About musical theatre songwriting…
The biggest lesson for me about musical theatre and smooth jazz/pop songwriting is probably THE crucial difference between them:  in the theatre songs must have narrative motion; they journey; they ambulate; they arrive. Certainly pop songs may do as well, though it does not appear to be imperative. Indeed, Viertel (2016) recalls “perhaps the greatest example of Hammerstein’s dictum that a song should be a miniature play, with its own movement, conflict and resolution” (p. 64).

About the Song Plot…
From my understanding, a song plot is all the songs in a musical without any dialogue. A songs-only chart allows the writers to examine how the musical narrative flows through music; ideally, one strives for variety and placement:  “Musical synopsis shows whether the number is the right one, and in the right place. This includes the alteration of numbers—among the different characters, between solo and group numbers, and among kinds of numbers (ballads, rhythm tunes, special material and production numbers” (Frankel 2000; p. 65). So, the writer should manage dramatic tension through the songs; and one way to do so is to “var[y] rhythmic impulses or charges. High or low, the rhythmic contrast between these charges is what makes them effective” (Frankel 2000; p. 32).
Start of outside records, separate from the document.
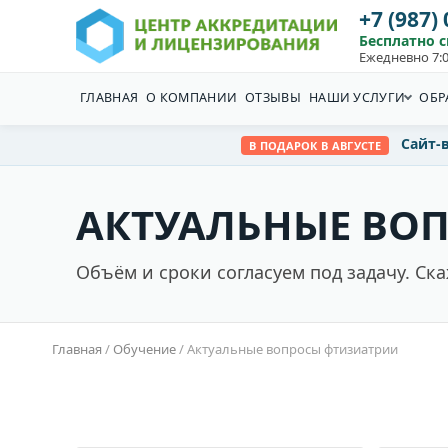
+7 (987)
Бесплатно 
Ежедневно 7:0
ГЛАВНАЯ
О КОМПАНИИ
ОТЗЫВЫ
НАШИ УСЛУГИ
ОБР
Сайт-
В ПОДАРОК В АВГУСТЕ
АКТУАЛЬНЫЕ ВО
Объём и сроки согласуем под задачу. Ск
Главная
/
Обучение
/
Актуальные вопросы фтизиатрии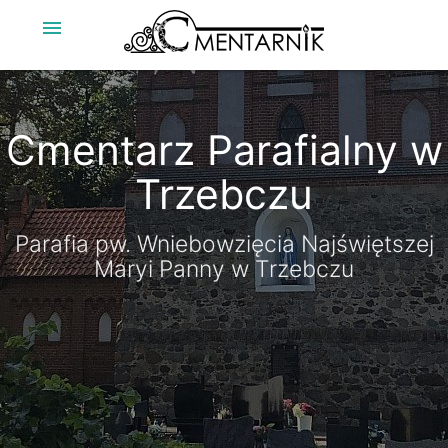
menu
Cmentarz Parafialny w
Trzebczu
Parafia pw. Wniebowzięcia Najświętszej
Maryi Panny w Trzebczu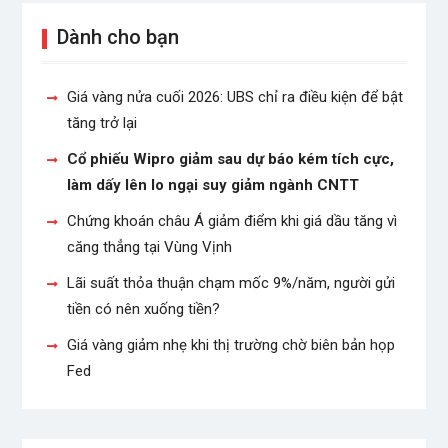
Dành cho bạn
Giá vàng nửa cuối 2026: UBS chỉ ra điều kiện để bật
tăng trở lại
Cổ phiếu Wipro giảm sau dự báo kém tích cực,
làm dấy lên lo ngại suy giảm ngành CNTT
Chứng khoán châu Á giảm điểm khi giá dầu tăng vì
căng thẳng tại Vùng Vịnh
Lãi suất thỏa thuận chạm mốc 9%/năm, người gửi
tiền có nên xuống tiền?
Giá vàng giảm nhẹ khi thị trường chờ biên bản họp
Fed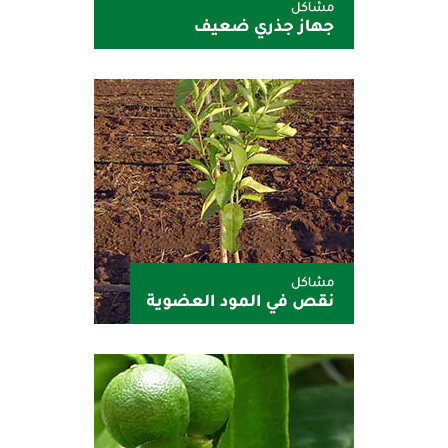
اوزيريل
أورقا 3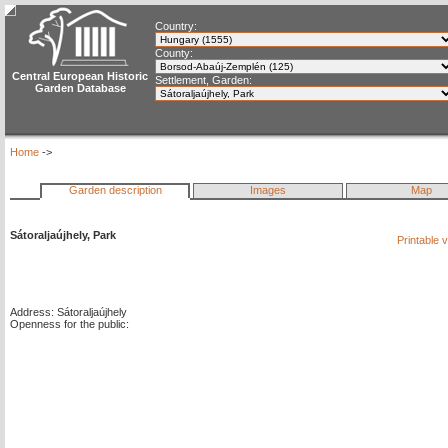
Country:
County:
Central European Historic
Settlement, Garden:
Garden Database
Home
->
Garden description
Images
Map
Sátoraljaújhely, Park
Printable 
Address: Sátoraljaújhely
Openness for the public: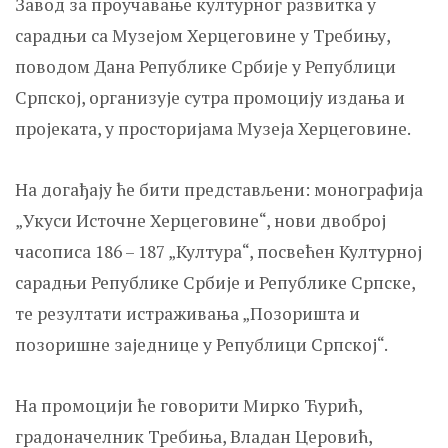
Завод за проучавање културног развитка у
сарадњи са Музејом Херцеговине у Требињу,
поводом Дана Републике Србије у Републици
Српској, организује сутра промоцију издања и
пројеката, у просторијама Музеја Херцеговине.
На догађају ће бити представљени: монографија
„Укуси Источне Херцеговине“, нови двоброј
часописа 186 – 187 „Култура“, посвећен Културној
сарадњи Републике Србије и Републике Српске,
те резултати истраживања „Позоришта и
позоришне заједнице у Републици Српској“.
На промоцији ће говорити Мирко Ћурић,
градоначелник Требиња, Владан Церовић,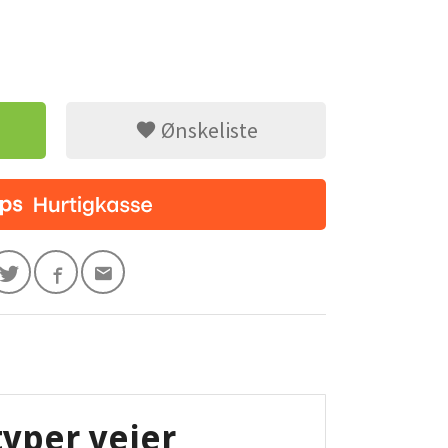
Ønskeliste
typer veier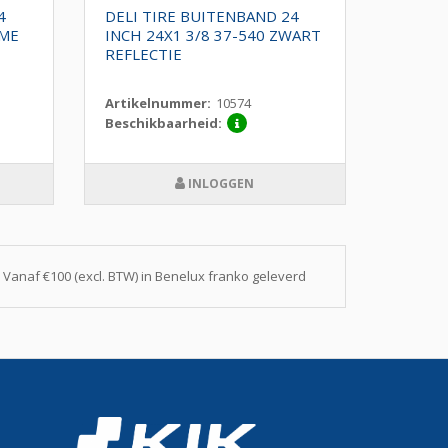
4
DELI TIRE BUITENBAND 24
DELI T
EME
INCH 24X1 3/8 37-540 ZWART
INCH 2
REFLECTIE
REFLE
Artikelnummer:
10574
Artike
Beschikbaarheid:
Beschi
INLOGGEN
Vanaf €100 (excl. BTW) in Benelux franko geleverd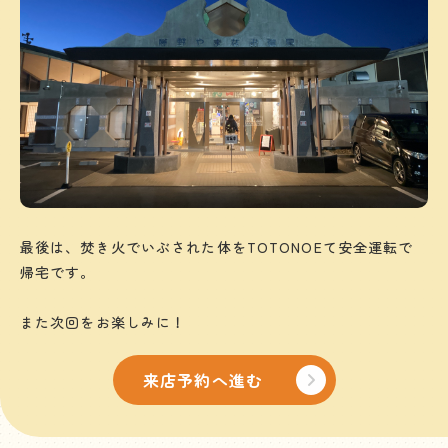
最後は、焚き火でいぶされた体をTOTONOEて安全運転で
帰宅です。
また次回をお楽しみに！
来店予約へ進む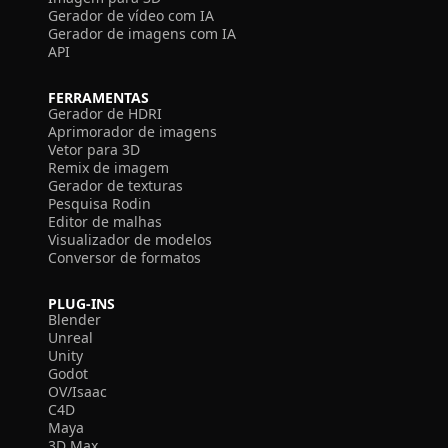
Gerador de vídeo com IA
Gerador de imagens com IA
API
FERRAMENTAS
Gerador de HDRI
Aprimorador de imagens
Vetor para 3D
Remix de imagem
Gerador de texturas
Pesquisa Rodin
Editor de malhas
Visualizador de modelos
Conversor de formatos
PLUG-INS
Blender
Unreal
Unity
Godot
OV/Isaac
C4D
Maya
3D Max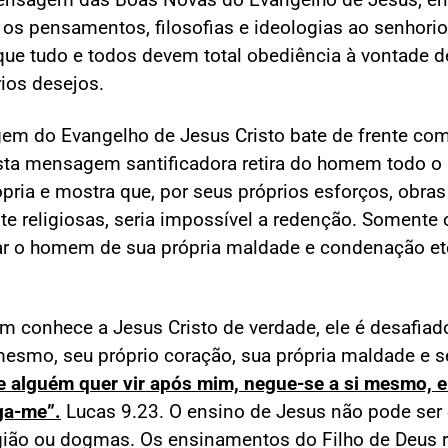
os pensamentos, filosofias e ideologias ao senhorio 
que tudo e todos devem total obediência à vontade d
rios desejos.
em do Evangelho de Jesus Cristo bate de frente co
ta mensagem santificadora retira do homem todo o 
ópria e mostra que, por seus próprios esforços, obras 
 religiosas, seria impossível a redenção. Somente 
ar o homem de sua própria maldade e condenação et
conhece a Jesus Cristo de verdade, ele é desafiad
 mesmo, seu próprio coração, sua própria maldade e 
Se alguém quer vir após mim, negue-se a si mesmo, 
iga-me”.
Lucas 9.23. O ensino de Jesus não pode ser
gião ou dogmas. Os ensinamentos do Filho de Deus r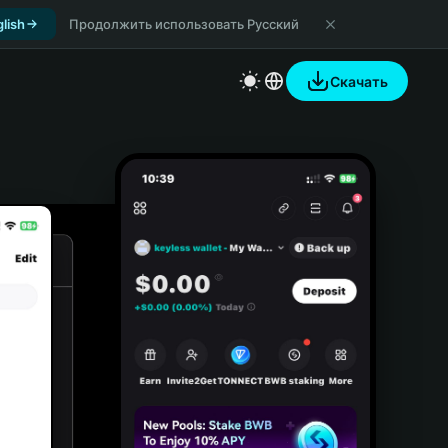
lish
Продолжить использовать Русский
Скачать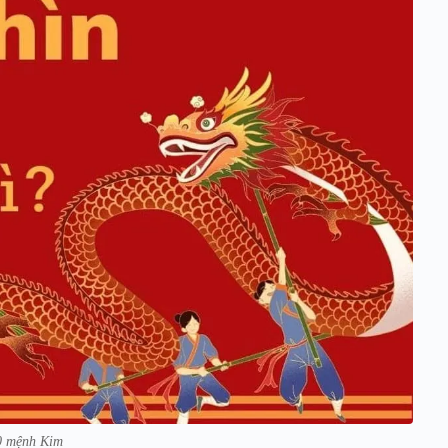
0 mệnh Kim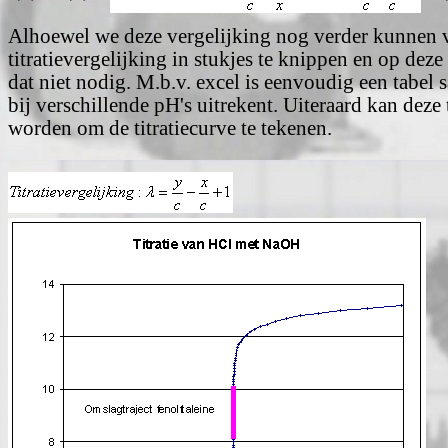
Alhoewel we deze vergelijking nog verder kunnen
titratievergelijking in stukjes te knippen en op deze
dat niet nodig. M.b.v. excel is eenvoudig een tabel 
bij verschillende pH's uitrekent. Uiteraard kan deze
worden om de titratiecurve te tekenen.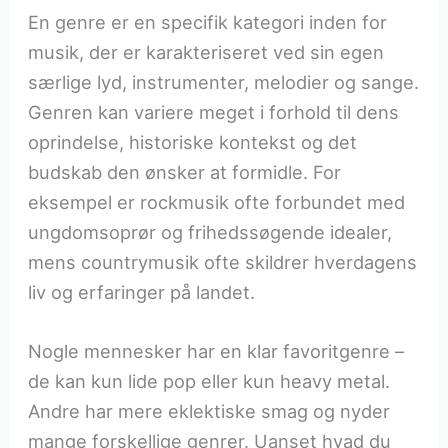
En genre er en specifik kategori inden for
musik, der er karakteriseret ved sin egen
særlige lyd, instrumenter, melodier og sange.
Genren kan variere meget i forhold til dens
oprindelse, historiske kontekst og det
budskab den ønsker at formidle. For
eksempel er rockmusik ofte forbundet med
ungdomsoprør og frihedssøgende idealer,
mens countrymusik ofte skildrer hverdagens
liv og erfaringer på landet.
Nogle mennesker har en klar favoritgenre –
de kan kun lide pop eller kun heavy metal.
Andre har mere eklektiske smag og nyder
mange forskellige genrer. Uanset hvad du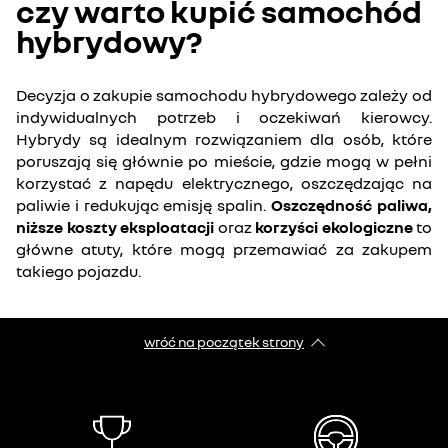
czy warto kupić samochód
hybrydowy?
Decyzja o zakupie samochodu hybrydowego zależy od
indywidualnych potrzeb i oczekiwań kierowcy.
Hybrydy są idealnym rozwiązaniem dla osób, które
poruszają się głównie po mieście, gdzie mogą w pełni
korzystać z napędu elektrycznego, oszczędzając na
paliwie i redukując emisję spalin.
Oszczędność paliwa,
niższe koszty eksploatacji
oraz
korzyści ekologiczne
to
główne atuty, które mogą przemawiać za zakupem
takiego pojazdu.
wróć na początek strony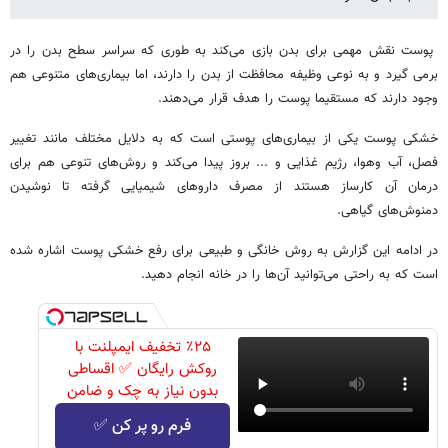
پوست نقش مهمی برای بدن بازی می‌کند به طوری که سراسر سطح بدن را در
برمی گیرد و به نوعی وظیفه محافظت از بدن را دارند، اما بیماری‌های متنوعی هم
وجود دارند که مستقیما پوست را هدف قرار می‌دهند.
خشکی پوست یکی از بیماری‌های پوستی است که به دلایل مختلف مانند تغییر
فصل، آب وهوا، رژیم غذایی و ... بروز پیدا می‌کند و روش‌های تنوعی هم برای
درمان آن کارساز هستند از مصرف داروهای شیمیایی گرفته تا نوشیدن
دمنوش‌های گیاهی.
در ادامه این گزارش به روش خانگی و طبیعی برای رفع خشکی پوست اشاره شده
است که به راحتی می‌توانید آن‌ها را در خانه انجام دهید.
٪۲۵ تخفیف ایمپلنت با
روکش رایگان ✅ اقساطی
بدون نیاز به چک و ضامن
فرم رو پر کن ✅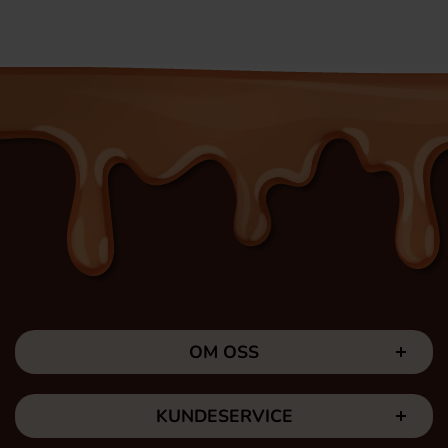
OM OSS
KUNDESERVICE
And, of course there are not only rhythmic contrasts, since “the complement of rhythmic contrasts is visual variety. Musical theatre moves figures through mere signals of place, on an open platform of space, and keeps the space free for change; this makes all musicals spectacles” (Frankel 2000; p. 33). And, again the Viertel (2016) suggests that variety is the goal, for “as soon as the audience understood a visual idea and taken pleasure from it, another idea has to be presented. As soon as the sound of a trio has been enjoyed, the quartet has to enter, then the octet, then the entire company” (p. 110).

Conclusions…
So, my next task is to re-read Ducks on the Moon, look for those dramatic high points and create a tentative song plot

References

Burke, K.J. (2010). Ducks on the Moon: A Parent Meets Autism. Hagios Press: Regina, SK.

Frankel, Aaron (2000). Writing the Broadway Musical (Revised and Updated). USA: Da Capo Press.

Viertel, Jack. (2016). The Secret Life of the America Musical: How Broadway Shows are Built. New York: Sarah Crighton Books.